This cap, more than 70 years old, was all Thill desired as a boy. He got much more. "Better watch what you wish for," he said Saturday with an easy laugh, surrounded by family and seated in the festively decorated living room of his St. Paul home.

A few months before his 17th birthday, Thill's father fudged his son's age and enlisted him in the U.S. Naval Reserves. Five months later, in January 1941, President Franklin Roosevelt declared a national emergency and Thill, a junior at Humboldt High School, was called to active duty on a gun crew aboard the USS Ward, a recommissioned World War I destroyer.

To the Minnesota boy's delight, he was sent to balmy Oahu, in what was then the territory of Hawaii. The station: Pearl Harbor.

"It was exciting," he said. "It was an adventure. Pearl Harbor was a dream come true."

Born in 1923, Thill grew up in a German-immigrant neighborhood on St. Paul's West Side. Life was simple. No one had much. His father worked for NSP for 30 years. His mother, "the centerpiece of the family," dressed Thill in sailor suits and took him on occasional streetcar rides to shop in downtown dime stores.

"It was a big treat," Thill remembered. "As a teenager in the 1930s, you didn't get out of the neighborhood."

World War I veterans lived on each side of the Thill family. Their war stories fascinated him. He would soon have his own stories to tell.

At around 4 a.m. on Sunday, Dec. 7, 1941, a minesweeper spotted a periscope heading toward Pearl Harbor. At 6:20 a.m., Thill remembers seeing the conning tower of a submarine jutting out of the water. "It had no markings, no numbers or letters," Thill said. "We had no idea who it was."

The USS Ward fired, sinking it. Those shots would be the first two shots fired by the United States.

Roughly an hour later, chaos.

Japanese fighter planes, torpedoes and dive bombers formally attacked. "It was a perfect day for the Japanese to attack, because so few people were on board their stations or on ship," Thill said.

Initial reports of the attack were met with disbelief. "The Army thought the Navy was fooling around and the Navy thought the Army was fooling around," he said. "Then the bombs started and a cloud of black smoke went across the horizon." Shrapnel rained down.

Thill doesn't remember panicking. "That's where discipline comes in," he said. "You're at your post, and you're doing what you have to do."

Around 11 a.m., he understood the full impact of the catastrophe. "We went into the harbor," he said. "We could see all the smoke.

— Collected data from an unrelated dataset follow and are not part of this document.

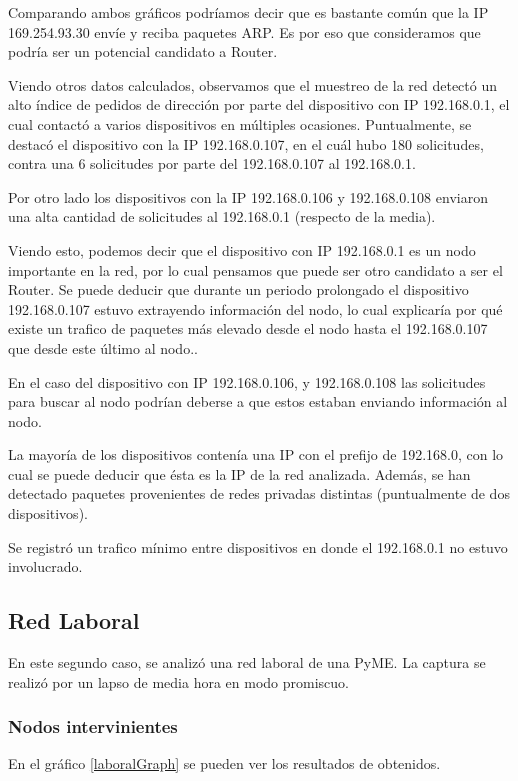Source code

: Comparando ambos gr\'aficos podr\'iamos decir que es bastante com\'un que la IP 169.254.93.30 env\'ie y reciba paquetes ARP. Es por eso que consideramos que podr\'ia ser un potencial candidato a Router.

Viendo otros datos calculados, observamos que el muestreo de la red detect\'o un alto \'indice de pedidos de direcci\'on por parte del dispositivo con IP 192.168.0.1, el cual contact\'o a varios dispositivos en m\'ultiples ocasiones. Puntualmente, se destac\'o el dispositivo con la IP 192.168.0.107, en el cu\'al hubo 180 solicitudes, contra una 6 solicitudes por parte del 192.168.0.107 al 192.168.0.1.

Por otro lado los dispositivos con la IP 192.168.0.106 y 192.168.0.108 enviaron una alta cantidad de solicitudes al  192.168.0.1 (respecto de la media).

Viendo esto, podemos decir que el dispositivo con IP 192.168.0.1 es un nodo importante en la red, por lo cual pensamos que puede ser otro candidato a ser el Router. Se puede deducir que durante un periodo prolongado el dispositivo 192.168.0.107 estuvo extrayendo informaci\'on del nodo, lo cual explicar\'ia por qu\'e existe un trafico de paquetes m\'as elevado desde el nodo hasta el  192.168.0.107 que desde este \'ultimo al nodo..

En el caso del dispositivo con IP 192.168.0.106, y 192.168.0.108 las solicitudes para buscar al nodo podr\'ian deberse a que estos estaban enviando informaci\'on al nodo.

La mayor\'ia de los dispositivos conten\'ia una IP con el prefijo de 192.168.0, con lo cual se puede deducir que \'esta es la IP de la red analizada. Adem\'as, se han detectado paquetes provenientes de redes privadas distintas (puntualmente de dos dispositivos).

Se registr\'o un trafico m\'inimo entre dispositivos en donde el 192.168.0.1 no estuvo involucrado.

\newpage
\subsection{Red Laboral}

En este segundo caso, se analiz\'o una red laboral de una PyME. La captura se realiz\'o por un lapso de media hora en modo promiscuo.

\subsubsection{Nodos intervinientes}
En el gr\'afico \ref{laboralGraph} se pueden ver los resultados de obtenidos.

We were speechless. This was ... really serious."

One of the most haunting memories was of the USS Oklahoma battleship, "almost all the way upside-down. For two weeks, you could hear the men inside pounding, but the rescuers couldn't get them out. It was terrible. No food. No water. Two weeks."

He stops, breaks down.

Thill pushes himself, graciously, to continue because he knows there are few left who can. He is president of the Twin Cities Pearl Harbor Survivors Association, which now has about 17 active members. He's the youngest. Statewide membership has dwindled from nearly 500 to a mere handful of survivors.

Thill will join some of them at a Pearl Harbor remembrance day event at 11 a.m., Sunday at the Fort Snelling chapel. On Monday at 10 a.m., the Minnesota Department of Veterans Affairs, the Pearl Harbor Survivors Association and the Fort Snelling National Cemetery Memorial Rifle Squad will host a ceremony in their honor at the Veterans Service Building, fifth floor, 20 W. 12th St., in St. Paul.

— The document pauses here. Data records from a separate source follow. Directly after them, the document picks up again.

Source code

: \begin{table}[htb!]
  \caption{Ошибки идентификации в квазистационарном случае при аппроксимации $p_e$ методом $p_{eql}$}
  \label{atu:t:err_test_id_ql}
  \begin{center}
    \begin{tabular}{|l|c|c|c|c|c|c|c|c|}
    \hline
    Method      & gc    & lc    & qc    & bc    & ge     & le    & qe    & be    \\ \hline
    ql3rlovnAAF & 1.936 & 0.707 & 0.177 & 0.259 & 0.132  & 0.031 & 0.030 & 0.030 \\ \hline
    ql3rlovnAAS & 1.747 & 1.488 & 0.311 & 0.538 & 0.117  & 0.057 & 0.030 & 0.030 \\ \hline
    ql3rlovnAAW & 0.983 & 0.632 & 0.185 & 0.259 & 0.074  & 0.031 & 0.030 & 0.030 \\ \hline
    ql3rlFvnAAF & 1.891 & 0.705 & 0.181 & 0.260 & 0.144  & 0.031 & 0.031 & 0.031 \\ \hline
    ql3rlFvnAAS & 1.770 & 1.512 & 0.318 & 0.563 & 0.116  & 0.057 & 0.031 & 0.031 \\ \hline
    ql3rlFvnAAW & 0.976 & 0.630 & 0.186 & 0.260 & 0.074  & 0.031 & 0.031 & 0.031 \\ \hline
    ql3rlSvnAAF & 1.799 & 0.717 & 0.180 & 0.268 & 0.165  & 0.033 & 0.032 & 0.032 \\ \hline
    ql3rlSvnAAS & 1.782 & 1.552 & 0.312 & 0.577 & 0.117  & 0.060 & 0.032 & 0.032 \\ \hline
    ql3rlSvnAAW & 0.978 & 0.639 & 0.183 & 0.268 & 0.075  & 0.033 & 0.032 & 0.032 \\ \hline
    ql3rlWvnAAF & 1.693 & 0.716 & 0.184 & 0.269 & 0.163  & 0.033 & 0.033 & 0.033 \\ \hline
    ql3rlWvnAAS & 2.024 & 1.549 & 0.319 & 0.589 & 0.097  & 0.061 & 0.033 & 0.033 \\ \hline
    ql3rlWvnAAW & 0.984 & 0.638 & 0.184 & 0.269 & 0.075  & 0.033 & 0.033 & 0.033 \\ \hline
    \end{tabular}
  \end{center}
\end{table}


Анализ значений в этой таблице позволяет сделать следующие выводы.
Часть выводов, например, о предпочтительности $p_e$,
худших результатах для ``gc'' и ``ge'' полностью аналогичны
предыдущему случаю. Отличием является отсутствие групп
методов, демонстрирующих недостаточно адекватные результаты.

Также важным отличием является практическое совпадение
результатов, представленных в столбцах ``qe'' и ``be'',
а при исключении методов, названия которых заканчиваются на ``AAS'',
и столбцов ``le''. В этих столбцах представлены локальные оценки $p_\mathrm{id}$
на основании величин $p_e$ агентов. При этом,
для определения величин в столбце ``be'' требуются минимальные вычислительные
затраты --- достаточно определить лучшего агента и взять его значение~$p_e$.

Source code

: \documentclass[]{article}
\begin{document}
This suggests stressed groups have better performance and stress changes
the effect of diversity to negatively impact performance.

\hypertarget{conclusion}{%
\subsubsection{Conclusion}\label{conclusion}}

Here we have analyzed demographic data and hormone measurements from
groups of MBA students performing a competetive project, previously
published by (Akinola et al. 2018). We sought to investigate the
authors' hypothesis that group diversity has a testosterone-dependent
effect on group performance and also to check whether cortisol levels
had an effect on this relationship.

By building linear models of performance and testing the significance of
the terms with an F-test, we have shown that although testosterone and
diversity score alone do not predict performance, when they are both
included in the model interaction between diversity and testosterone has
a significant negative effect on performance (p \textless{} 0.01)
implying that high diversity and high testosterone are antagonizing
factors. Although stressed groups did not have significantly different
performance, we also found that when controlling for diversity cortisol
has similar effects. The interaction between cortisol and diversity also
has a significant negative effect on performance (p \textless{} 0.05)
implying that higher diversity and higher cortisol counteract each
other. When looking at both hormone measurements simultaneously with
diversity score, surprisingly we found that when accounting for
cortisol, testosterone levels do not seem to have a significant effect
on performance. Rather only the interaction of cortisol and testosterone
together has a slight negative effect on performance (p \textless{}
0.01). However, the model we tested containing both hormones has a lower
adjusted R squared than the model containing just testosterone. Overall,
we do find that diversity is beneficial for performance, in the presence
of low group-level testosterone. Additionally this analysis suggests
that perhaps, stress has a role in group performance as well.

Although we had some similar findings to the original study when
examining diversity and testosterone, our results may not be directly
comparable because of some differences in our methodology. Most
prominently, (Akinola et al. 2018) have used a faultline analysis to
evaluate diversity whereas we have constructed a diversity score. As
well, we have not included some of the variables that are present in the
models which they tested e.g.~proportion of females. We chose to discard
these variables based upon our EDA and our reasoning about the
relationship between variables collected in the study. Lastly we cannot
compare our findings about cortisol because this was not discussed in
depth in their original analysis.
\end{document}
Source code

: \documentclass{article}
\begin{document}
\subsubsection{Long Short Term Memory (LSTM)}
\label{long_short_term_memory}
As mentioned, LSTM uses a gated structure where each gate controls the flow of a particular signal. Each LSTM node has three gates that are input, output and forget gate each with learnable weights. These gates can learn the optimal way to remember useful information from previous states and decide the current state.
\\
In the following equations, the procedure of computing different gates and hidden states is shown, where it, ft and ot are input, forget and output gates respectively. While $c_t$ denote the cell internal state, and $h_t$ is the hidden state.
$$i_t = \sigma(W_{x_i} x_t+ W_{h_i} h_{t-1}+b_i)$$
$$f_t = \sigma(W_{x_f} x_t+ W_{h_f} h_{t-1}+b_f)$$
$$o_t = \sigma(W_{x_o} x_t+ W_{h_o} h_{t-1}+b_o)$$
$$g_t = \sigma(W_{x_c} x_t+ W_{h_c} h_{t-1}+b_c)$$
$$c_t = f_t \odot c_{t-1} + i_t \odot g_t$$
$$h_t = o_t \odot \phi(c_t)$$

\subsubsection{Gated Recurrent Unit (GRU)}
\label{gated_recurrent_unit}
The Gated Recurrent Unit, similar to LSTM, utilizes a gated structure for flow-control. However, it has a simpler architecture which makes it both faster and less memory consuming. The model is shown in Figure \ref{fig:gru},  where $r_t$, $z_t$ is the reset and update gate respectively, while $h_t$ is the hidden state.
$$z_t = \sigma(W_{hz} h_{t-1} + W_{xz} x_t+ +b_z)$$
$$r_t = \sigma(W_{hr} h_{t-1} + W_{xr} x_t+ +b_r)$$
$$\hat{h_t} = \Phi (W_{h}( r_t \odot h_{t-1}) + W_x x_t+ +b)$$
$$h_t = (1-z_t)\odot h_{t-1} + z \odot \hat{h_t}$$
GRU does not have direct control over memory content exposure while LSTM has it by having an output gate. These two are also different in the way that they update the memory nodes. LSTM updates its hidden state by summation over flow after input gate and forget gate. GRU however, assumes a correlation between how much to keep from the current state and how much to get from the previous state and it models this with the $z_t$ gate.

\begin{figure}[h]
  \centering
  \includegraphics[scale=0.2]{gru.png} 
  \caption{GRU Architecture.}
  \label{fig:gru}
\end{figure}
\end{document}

Thill spent 3 1/2 years on the Ward, and five years total on active duty. After his discharge from the Navy in 1945, he studied briefly at St. John's University in Collegeville, Minn., but mostly "had fun." He returned to St. Paul to work for NSP for 40 years.

He met his wife, Gloria, through her aunt in a Navy yard in Philadelphia. "Like all the girls, she was looking for a sailor," said Thill, sharply dressed in a crisp blue shirt and gray slacks, his blue eyes framed by wire-rimmed glasses.

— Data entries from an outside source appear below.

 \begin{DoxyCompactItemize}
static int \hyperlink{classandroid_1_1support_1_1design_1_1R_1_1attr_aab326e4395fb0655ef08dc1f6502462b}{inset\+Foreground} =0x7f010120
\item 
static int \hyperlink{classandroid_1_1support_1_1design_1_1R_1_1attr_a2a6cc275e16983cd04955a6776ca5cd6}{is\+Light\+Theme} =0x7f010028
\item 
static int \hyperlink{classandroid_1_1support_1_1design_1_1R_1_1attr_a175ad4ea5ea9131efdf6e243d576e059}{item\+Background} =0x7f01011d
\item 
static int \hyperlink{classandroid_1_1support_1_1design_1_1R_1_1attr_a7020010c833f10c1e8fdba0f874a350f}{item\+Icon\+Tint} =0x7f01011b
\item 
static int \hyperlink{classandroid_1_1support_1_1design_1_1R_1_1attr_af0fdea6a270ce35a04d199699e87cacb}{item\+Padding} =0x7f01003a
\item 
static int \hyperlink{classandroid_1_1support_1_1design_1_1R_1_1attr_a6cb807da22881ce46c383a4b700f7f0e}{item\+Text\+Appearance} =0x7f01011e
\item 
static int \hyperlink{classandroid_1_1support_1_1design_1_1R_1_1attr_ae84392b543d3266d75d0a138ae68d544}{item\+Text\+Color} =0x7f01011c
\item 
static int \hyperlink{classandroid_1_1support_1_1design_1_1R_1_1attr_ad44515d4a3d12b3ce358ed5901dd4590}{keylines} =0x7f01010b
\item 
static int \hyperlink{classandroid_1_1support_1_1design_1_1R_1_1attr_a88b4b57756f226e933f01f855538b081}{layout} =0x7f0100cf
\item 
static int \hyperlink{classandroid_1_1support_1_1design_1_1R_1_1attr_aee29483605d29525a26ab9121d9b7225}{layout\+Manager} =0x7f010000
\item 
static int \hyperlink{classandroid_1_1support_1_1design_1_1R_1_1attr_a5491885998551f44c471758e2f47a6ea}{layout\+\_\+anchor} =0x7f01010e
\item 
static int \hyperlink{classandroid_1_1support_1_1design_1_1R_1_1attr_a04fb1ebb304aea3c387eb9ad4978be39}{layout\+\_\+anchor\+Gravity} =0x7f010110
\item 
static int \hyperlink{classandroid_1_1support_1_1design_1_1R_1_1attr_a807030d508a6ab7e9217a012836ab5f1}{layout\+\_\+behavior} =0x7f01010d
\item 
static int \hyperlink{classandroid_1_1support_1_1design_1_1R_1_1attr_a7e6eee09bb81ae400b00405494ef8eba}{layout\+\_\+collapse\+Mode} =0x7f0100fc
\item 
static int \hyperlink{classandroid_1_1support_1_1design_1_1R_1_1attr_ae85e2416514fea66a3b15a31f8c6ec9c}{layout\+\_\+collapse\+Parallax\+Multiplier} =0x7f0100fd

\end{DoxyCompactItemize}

Gloria laughs. "When I came home with him, my mother said, 'You let that sailor put his arm around your waist?'" They've been married for 62 years.

Their son, Richard Jr., lives near Dallas, but flew up to be with his dad for the Pearl Harbor events, as did Thill's grandson, Rick, 36, from Florida. They also have a daughter, Theresa; four other grandchildren, and five great-grandchildren.

More than 60 years after prematurely leaving high school, Thill was honored recently with his high school degree from Humboldt.

"Dad always gets a bit of attention this time of the year," said son Richard Jr.

It's bittersweet attention, to be sure.

"If I don't talk about it, I'm all right," Thill said. "Sometimes, when I start to talk about it. ... But there are so few of us left now."